All theories of the origins of Covid-19 should be investigated, including lab origin theories. We should go wherever the science takes us. In mid-May, 18 respected scientists with relevant expertise published an open letter in the journal Science arguing that both zoonotic and laboratory origin hypotheses “remain viable.” This letter was seized upon as additional grounds to support the lab leak theory, seemingly by people who hadn’t read it very carefully. The authors didn’t offer any new evidence, or even an argument, for why the lab leak theory deserves to be taken more seriously. Their focus was criticizing China’s stranglehold over the raw data on the origins of the pandemic and calling for a more transparent investigation.

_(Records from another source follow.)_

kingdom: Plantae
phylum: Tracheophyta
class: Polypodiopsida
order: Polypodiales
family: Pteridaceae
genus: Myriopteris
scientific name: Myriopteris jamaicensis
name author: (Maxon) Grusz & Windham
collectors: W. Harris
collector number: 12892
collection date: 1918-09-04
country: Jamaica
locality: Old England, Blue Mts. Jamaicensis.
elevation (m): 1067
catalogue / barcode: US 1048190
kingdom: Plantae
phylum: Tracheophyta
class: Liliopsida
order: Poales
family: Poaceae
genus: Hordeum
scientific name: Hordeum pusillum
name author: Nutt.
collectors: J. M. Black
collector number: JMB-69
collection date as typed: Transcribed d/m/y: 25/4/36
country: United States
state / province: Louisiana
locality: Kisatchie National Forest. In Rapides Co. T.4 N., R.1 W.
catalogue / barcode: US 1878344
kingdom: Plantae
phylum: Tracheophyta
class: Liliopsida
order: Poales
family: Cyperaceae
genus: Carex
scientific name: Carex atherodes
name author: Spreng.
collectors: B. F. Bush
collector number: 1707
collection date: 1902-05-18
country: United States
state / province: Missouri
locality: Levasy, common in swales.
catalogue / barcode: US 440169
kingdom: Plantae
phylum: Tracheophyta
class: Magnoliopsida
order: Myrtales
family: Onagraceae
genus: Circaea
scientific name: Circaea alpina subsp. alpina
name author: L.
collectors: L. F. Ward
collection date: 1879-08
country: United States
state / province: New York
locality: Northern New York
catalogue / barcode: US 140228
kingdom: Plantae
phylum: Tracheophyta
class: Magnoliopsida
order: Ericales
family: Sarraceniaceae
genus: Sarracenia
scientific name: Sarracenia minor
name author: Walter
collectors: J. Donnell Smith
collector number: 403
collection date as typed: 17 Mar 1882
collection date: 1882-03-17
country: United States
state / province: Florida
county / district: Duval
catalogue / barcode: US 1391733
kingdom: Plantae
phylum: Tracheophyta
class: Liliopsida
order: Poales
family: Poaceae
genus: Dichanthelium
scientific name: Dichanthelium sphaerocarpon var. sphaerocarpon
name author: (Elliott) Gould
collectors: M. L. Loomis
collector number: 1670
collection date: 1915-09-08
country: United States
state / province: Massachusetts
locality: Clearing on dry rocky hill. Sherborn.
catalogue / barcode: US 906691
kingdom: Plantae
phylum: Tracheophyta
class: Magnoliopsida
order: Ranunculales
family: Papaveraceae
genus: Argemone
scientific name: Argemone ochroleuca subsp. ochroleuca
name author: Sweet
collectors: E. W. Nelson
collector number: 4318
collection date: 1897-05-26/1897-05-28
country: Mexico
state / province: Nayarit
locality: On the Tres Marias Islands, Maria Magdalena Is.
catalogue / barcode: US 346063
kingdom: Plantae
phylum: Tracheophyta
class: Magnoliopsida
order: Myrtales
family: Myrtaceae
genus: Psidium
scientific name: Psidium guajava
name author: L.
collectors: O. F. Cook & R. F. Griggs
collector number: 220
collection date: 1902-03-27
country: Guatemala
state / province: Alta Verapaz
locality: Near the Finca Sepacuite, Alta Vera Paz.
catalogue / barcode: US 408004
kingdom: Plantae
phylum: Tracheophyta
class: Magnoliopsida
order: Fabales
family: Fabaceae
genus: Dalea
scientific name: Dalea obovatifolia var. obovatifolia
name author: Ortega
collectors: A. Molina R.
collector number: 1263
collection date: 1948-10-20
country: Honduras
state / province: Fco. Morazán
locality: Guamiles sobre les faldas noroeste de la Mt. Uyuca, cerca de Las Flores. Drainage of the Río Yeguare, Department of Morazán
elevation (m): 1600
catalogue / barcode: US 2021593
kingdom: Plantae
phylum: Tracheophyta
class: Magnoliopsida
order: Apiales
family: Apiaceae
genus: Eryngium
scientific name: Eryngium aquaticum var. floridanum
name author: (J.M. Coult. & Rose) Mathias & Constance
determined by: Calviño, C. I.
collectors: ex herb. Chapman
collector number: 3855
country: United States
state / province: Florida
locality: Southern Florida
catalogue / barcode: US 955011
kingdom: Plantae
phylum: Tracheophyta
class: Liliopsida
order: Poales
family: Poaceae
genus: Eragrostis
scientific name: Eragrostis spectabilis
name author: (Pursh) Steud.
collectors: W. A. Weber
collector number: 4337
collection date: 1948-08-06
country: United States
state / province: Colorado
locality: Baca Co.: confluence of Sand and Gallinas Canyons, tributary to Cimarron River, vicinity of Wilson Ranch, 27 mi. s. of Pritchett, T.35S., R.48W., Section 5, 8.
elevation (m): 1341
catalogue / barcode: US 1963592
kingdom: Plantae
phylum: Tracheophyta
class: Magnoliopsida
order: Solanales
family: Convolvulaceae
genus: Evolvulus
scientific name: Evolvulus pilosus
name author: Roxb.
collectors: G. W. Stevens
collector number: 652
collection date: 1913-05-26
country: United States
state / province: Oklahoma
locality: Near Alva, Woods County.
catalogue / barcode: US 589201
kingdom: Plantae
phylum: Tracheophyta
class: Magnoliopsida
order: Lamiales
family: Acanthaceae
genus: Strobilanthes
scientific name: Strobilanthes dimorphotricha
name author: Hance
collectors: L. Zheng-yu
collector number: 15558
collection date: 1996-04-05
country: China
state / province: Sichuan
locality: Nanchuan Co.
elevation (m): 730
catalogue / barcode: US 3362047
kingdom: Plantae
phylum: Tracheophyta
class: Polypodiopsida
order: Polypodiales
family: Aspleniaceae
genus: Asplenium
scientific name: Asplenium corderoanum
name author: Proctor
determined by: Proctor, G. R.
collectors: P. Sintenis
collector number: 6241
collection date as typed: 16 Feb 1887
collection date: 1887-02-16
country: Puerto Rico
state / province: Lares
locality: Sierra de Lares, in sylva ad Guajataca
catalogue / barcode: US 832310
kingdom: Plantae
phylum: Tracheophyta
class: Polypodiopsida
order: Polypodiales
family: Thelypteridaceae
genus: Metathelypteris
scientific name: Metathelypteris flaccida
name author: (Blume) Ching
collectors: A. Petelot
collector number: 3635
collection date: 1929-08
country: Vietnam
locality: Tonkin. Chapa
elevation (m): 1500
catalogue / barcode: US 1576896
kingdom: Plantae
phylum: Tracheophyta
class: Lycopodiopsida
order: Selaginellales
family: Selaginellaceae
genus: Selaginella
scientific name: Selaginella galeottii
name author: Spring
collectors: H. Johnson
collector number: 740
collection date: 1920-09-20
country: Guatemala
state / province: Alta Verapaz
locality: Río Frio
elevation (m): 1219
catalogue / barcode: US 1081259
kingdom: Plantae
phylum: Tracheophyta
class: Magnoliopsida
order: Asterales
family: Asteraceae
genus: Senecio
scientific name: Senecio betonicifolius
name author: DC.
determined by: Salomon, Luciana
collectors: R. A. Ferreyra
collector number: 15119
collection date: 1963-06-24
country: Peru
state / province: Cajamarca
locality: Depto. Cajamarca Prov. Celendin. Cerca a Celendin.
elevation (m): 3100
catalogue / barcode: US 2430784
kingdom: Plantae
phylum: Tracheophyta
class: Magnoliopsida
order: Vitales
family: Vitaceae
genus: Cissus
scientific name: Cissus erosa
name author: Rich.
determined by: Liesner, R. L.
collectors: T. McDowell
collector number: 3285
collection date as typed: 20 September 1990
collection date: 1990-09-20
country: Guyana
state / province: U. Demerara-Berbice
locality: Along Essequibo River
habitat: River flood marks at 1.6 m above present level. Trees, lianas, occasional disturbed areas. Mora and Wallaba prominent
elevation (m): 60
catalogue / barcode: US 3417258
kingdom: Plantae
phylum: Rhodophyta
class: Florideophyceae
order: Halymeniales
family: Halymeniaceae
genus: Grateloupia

These are entirely valid criticisms, but on their own, they don’t
move the needle on the likelihood of a lab leak. The fact that China is being
secretive about Covid-19 isn’t evidence for any particular theory. China is a
totalitarian regime that is notoriously secretive about everything. It should
be noted that the origins of both SARS and MERS were shrouded in troubling official secrecy before they were confirmed to be
natural phenomena.
Maybe
it’s comforting to think that Covid-19 was carelessly released or even
deliberately engineered by a handful of hubristic scientists. That seems like a
relatively easy problem to control. We could ban risky research or tighten up
biosecurity protocols and the problem would be solved.
By contrast, in order to deal with the ongoing natural virus threat from bats and other animals, we have to deal with much tougher problems. We have to deal with deforestation, climate change, and the international wildlife trade. We’ll need to address agricultural practices, including at home (which, after all, is where swine flu began). All this will require massive scientific and social cooperation, domestically and internationally. In the absence of hard evidence, careless lab leak speculation or overstating the case for a lab leak relative to other origin stories amounts to the casual slander of distinguished Chinese scientists. Reckless allegations undermine the research, the international relationships, and the policymaking we need to fight this pandemic and future pandemics effectively.
*This sentence has been updated to reflect Dr. Rasmussen’s current position at the University of Saskatchewan.